Problem description —
Return all the entries below exactly, except for the images they hold.

[Collected data]
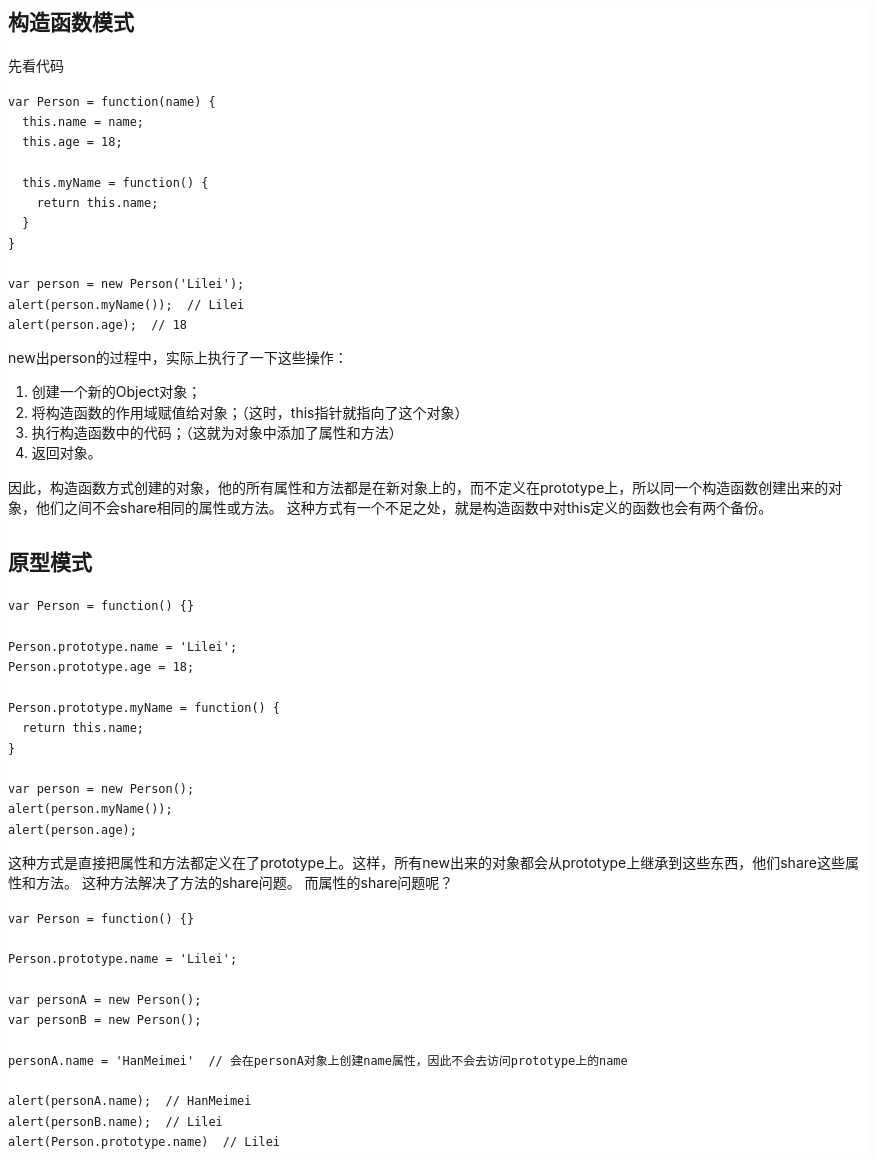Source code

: ## 构造函数模式
先看代码

```
var Person = function(name) {
  this.name = name;
  this.age = 18;

  this.myName = function() {
    return this.name;
  }
}

var person = new Person('Lilei');
alert(person.myName());  // Lilei
alert(person.age);  // 18
```

new出person的过程中，实际上执行了一下这些操作：
1. 创建一个新的Object对象；
2. 将构造函数的作用域赋值给对象；（这时，this指针就指向了这个对象）
3. 执行构造函数中的代码；（这就为对象中添加了属性和方法）
4. 返回对象。

因此，构造函数方式创建的对象，他的所有属性和方法都是在新对象上的，而不定义在prototype上，所以同一个构造函数创建出来的对象，他们之间不会share相同的属性或方法。
这种方式有一个不足之处，就是构造函数中对this定义的函数也会有两个备份。

## 原型模式

```
var Person = function() {}

Person.prototype.name = 'Lilei';
Person.prototype.age = 18;

Person.prototype.myName = function() {
  return this.name;
}

var person = new Person();
alert(person.myName());
alert(person.age);
```

这种方式是直接把属性和方法都定义在了prototype上。这样，所有new出来的对象都会从prototype上继承到这些东西，他们share这些属性和方法。
这种方法解决了方法的share问题。
而属性的share问题呢？

```
var Person = function() {}

Person.prototype.name = 'Lilei';

var personA = new Person();
var personB = new Person();

personA.name = 'HanMeimei'  // 会在personA对象上创建name属性，因此不会去访问prototype上的name

alert(personA.name);  // HanMeimei
alert(personB.name);  // Lilei
alert(Person.prototype.name)  // Lilei
```
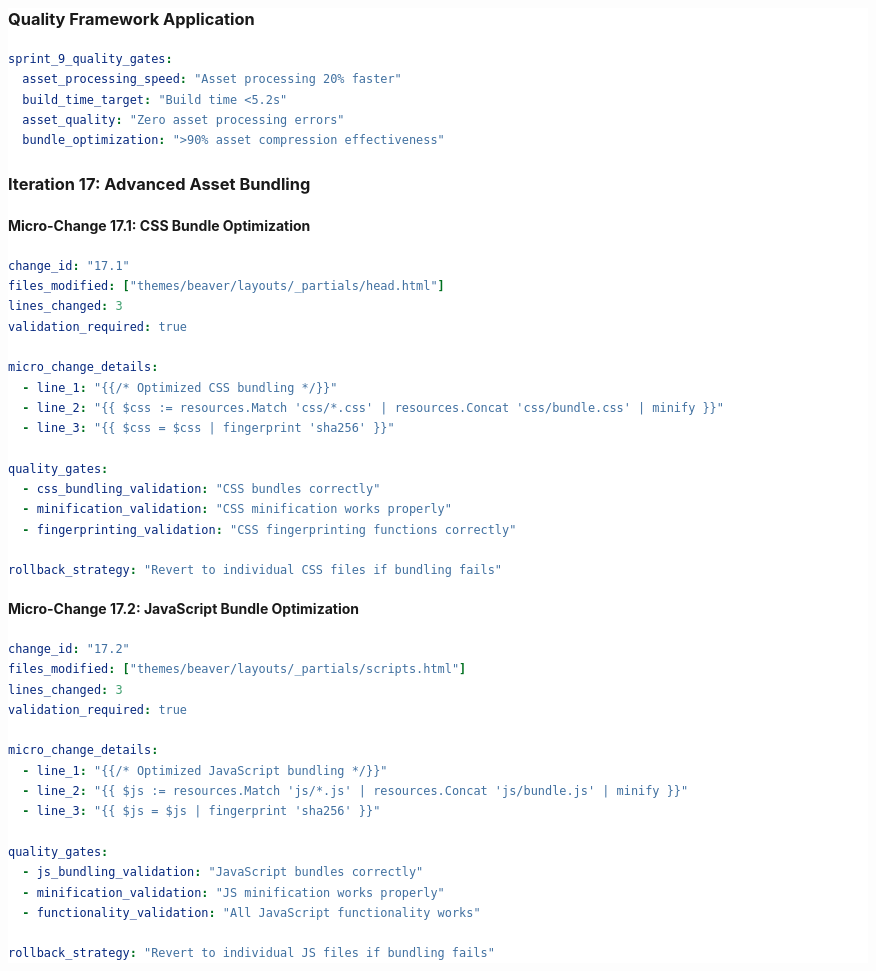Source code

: ### Quality Framework Application
```yaml
sprint_9_quality_gates:
  asset_processing_speed: "Asset processing 20% faster"
  build_time_target: "Build time <5.2s"
  asset_quality: "Zero asset processing errors"
  bundle_optimization: ">90% asset compression effectiveness"
```

### Iteration 17: Advanced Asset Bundling

#### Micro-Change 17.1: CSS Bundle Optimization
```yaml
change_id: "17.1"
files_modified: ["themes/beaver/layouts/_partials/head.html"]
lines_changed: 3
validation_required: true

micro_change_details:
  - line_1: "{{/* Optimized CSS bundling */}}"
  - line_2: "{{ $css := resources.Match 'css/*.css' | resources.Concat 'css/bundle.css' | minify }}"
  - line_3: "{{ $css = $css | fingerprint 'sha256' }}"

quality_gates:
  - css_bundling_validation: "CSS bundles correctly"
  - minification_validation: "CSS minification works properly"
  - fingerprinting_validation: "CSS fingerprinting functions correctly"

rollback_strategy: "Revert to individual CSS files if bundling fails"
```

#### Micro-Change 17.2: JavaScript Bundle Optimization
```yaml
change_id: "17.2"
files_modified: ["themes/beaver/layouts/_partials/scripts.html"]
lines_changed: 3
validation_required: true

micro_change_details:
  - line_1: "{{/* Optimized JavaScript bundling */}}"
  - line_2: "{{ $js := resources.Match 'js/*.js' | resources.Concat 'js/bundle.js' | minify }}"
  - line_3: "{{ $js = $js | fingerprint 'sha256' }}"

quality_gates:
  - js_bundling_validation: "JavaScript bundles correctly"
  - minification_validation: "JS minification works properly"
  - functionality_validation: "All JavaScript functionality works"

rollback_strategy: "Revert to individual JS files if bundling fails"
```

Answer space —
Source code

: ## 构造函数模式
先看代码

```
var Person = function(name) {
  this.name = name;
  this.age = 18;

  this.myName = function() {
    return this.name;
  }
}

var person = new Person('Lilei');
alert(person.myName());  // Lilei
alert(person.age);  // 18
```

new出person的过程中，实际上执行了一下这些操作：
1. 创建一个新的Object对象；
2. 将构造函数的作用域赋值给对象；（这时，this指针就指向了这个对象）
3. 执行构造函数中的代码；（这就为对象中添加了属性和方法）
4. 返回对象。

因此，构造函数方式创建的对象，他的所有属性和方法都是在新对象上的，而不定义在prototype上，所以同一个构造函数创建出来的对象，他们之间不会share相同的属性或方法。
这种方式有一个不足之处，就是构造函数中对this定义的函数也会有两个备份。

## 原型模式

```
var Person = function() {}

Person.prototype.name = 'Lilei';
Person.prototype.age = 18;

Person.prototype.myName = function() {
  return this.name;
}

var person = new Person();
alert(person.myName());
alert(person.age);
```

这种方式是直接把属性和方法都定义在了prototype上。这样，所有new出来的对象都会从prototype上继承到这些东西，他们share这些属性和方法。
这种方法解决了方法的share问题。
而属性的share问题呢？

```
var Person = function() {}

Person.prototype.name = 'Lilei';

var personA = new Person();
var personB = new Person();

personA.name = 'HanMeimei'  // 会在personA对象上创建name属性，因此不会去访问prototype上的name

alert(personA.name);  // HanMeimei
alert(personB.name);  // Lilei
alert(Person.prototype.name)  // Lilei
```
Source code

: ### Quality Framework Application
```yaml
sprint_9_quality_gates:
  asset_processing_speed: "Asset processing 20% faster"
  build_time_target: "Build time <5.2s"
  asset_quality: "Zero asset processing errors"
  bundle_optimization: ">90% asset compression effectiveness"
```

### Iteration 17: Advanced Asset Bundling

#### Micro-Change 17.1: CSS Bundle Optimization
```yaml
change_id: "17.1"
files_modified: ["themes/beaver/layouts/_partials/head.html"]
lines_changed: 3
validation_required: true

micro_change_details:
  - line_1: "{{/* Optimized CSS bundling */}}"
  - line_2: "{{ $css := resources.Match 'css/*.css' | resources.Concat 'css/bundle.css' | minify }}"
  - line_3: "{{ $css = $css | fingerprint 'sha256' }}"

quality_gates:
  - css_bundling_validation: "CSS bundles correctly"
  - minification_validation: "CSS minification works properly"
  - fingerprinting_validation: "CSS fingerprinting functions correctly"

rollback_strategy: "Revert to individual CSS files if bundling fails"
```

#### Micro-Change 17.2: JavaScript Bundle Optimization
```yaml
change_id: "17.2"
files_modified: ["themes/beaver/layouts/_partials/scripts.html"]
lines_changed: 3
validation_required: true

micro_change_details:
  - line_1: "{{/* Optimized JavaScript bundling */}}"
  - line_2: "{{ $js := resources.Match 'js/*.js' | resources.Concat 'js/bundle.js' | minify }}"
  - line_3: "{{ $js = $js | fingerprint 'sha256' }}"

quality_gates:
  - js_bundling_validation: "JavaScript bundles correctly"
  - minification_validation: "JS minification works properly"
  - functionality_validation: "All JavaScript functionality works"

rollback_strategy: "Revert to individual JS files if bundling fails"
```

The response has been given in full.